Instead of achieving that kind of distribution, a giant suction pump had by 1929-30 drawn into a few hands an increasing portion of currently produced wealth. This served them as capital accumulations. But by taking purchasing power out of the hands of mass consumers, the savers denied to themselves the kind of effective demand for their products that would justify a reinvestment of their capital accumulations in new plants. In consequence, as in a poker game where the chips were concentrated in fewer and fewer hands, the other fellows could stay in the game only by borrowing. When their credit ran out, the game stopped.

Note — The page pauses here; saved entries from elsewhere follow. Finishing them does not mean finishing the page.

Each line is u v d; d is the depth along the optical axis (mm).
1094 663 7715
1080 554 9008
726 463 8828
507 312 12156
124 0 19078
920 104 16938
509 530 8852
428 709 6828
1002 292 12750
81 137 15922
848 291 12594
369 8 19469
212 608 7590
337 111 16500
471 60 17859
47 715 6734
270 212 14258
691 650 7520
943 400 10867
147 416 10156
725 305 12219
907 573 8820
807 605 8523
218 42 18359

That is what happened to us in the twenties. We sustained high levels of employment in that period with the aid of an exceptional expansion of debt outside of the banking system. This debt was provided by the large growth of business savings as well as savings by individuals, particularly in the upper-income groups where taxes were relatively low. Private debt outside of the banking system increased about fifty per cent. This debt, which was at high interest rates, largely took the form of mortgage debt on housing, office, and hotel structures, consumer installment debt, brokers' loans, and foreign debt. The stimulation to spend by debt-creation of this sort was short-lived and could not be counted on to sustain high levels of employment for long periods of time. Had there been a better distribution of the current income from the national product -- in other words, had there been less savings by business and the higher-income groups and more income in the lower groups -- we should have had far greater stability in our economy. Had the six billion dollars, for instance, that were loaned by corporations and wealthy individuals for stock-market speculation been distributed to the public as lower prices or higher wages and with less profits to the corporations and the well-to-do, it would have prevented or greatly moderated the economic collapse that began at the end of 1929.

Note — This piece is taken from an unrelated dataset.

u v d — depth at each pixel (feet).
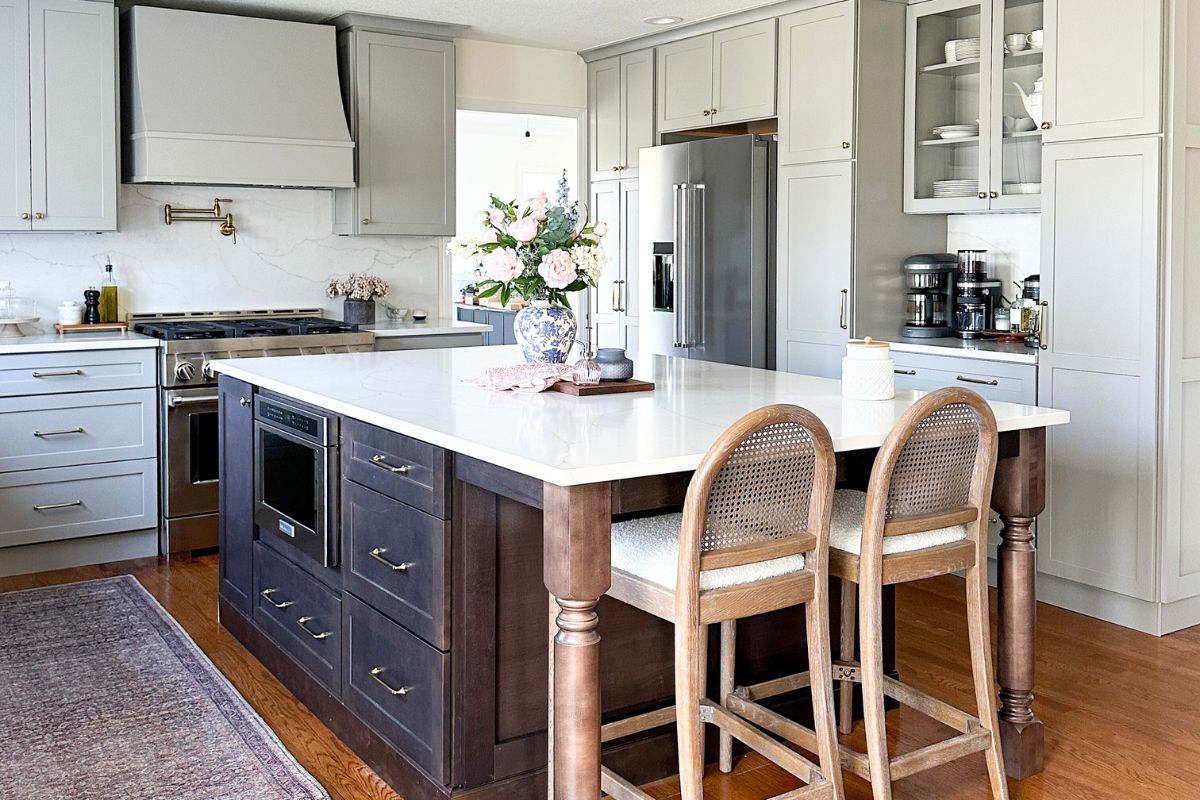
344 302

The time came when there were no more poker chips to be loaned on credit. Debtors thereupon were forced to curtail their consumption in an effort to create a margin that could be applied to the reduction of outstanding debts. This naturally reduced the demand for goods of all kinds and brought on what seemed to be overproduction, but was in reality underconsumption when judged in terms of the real world instead of the money world. This, in turn, brought about a fall in prices and employment.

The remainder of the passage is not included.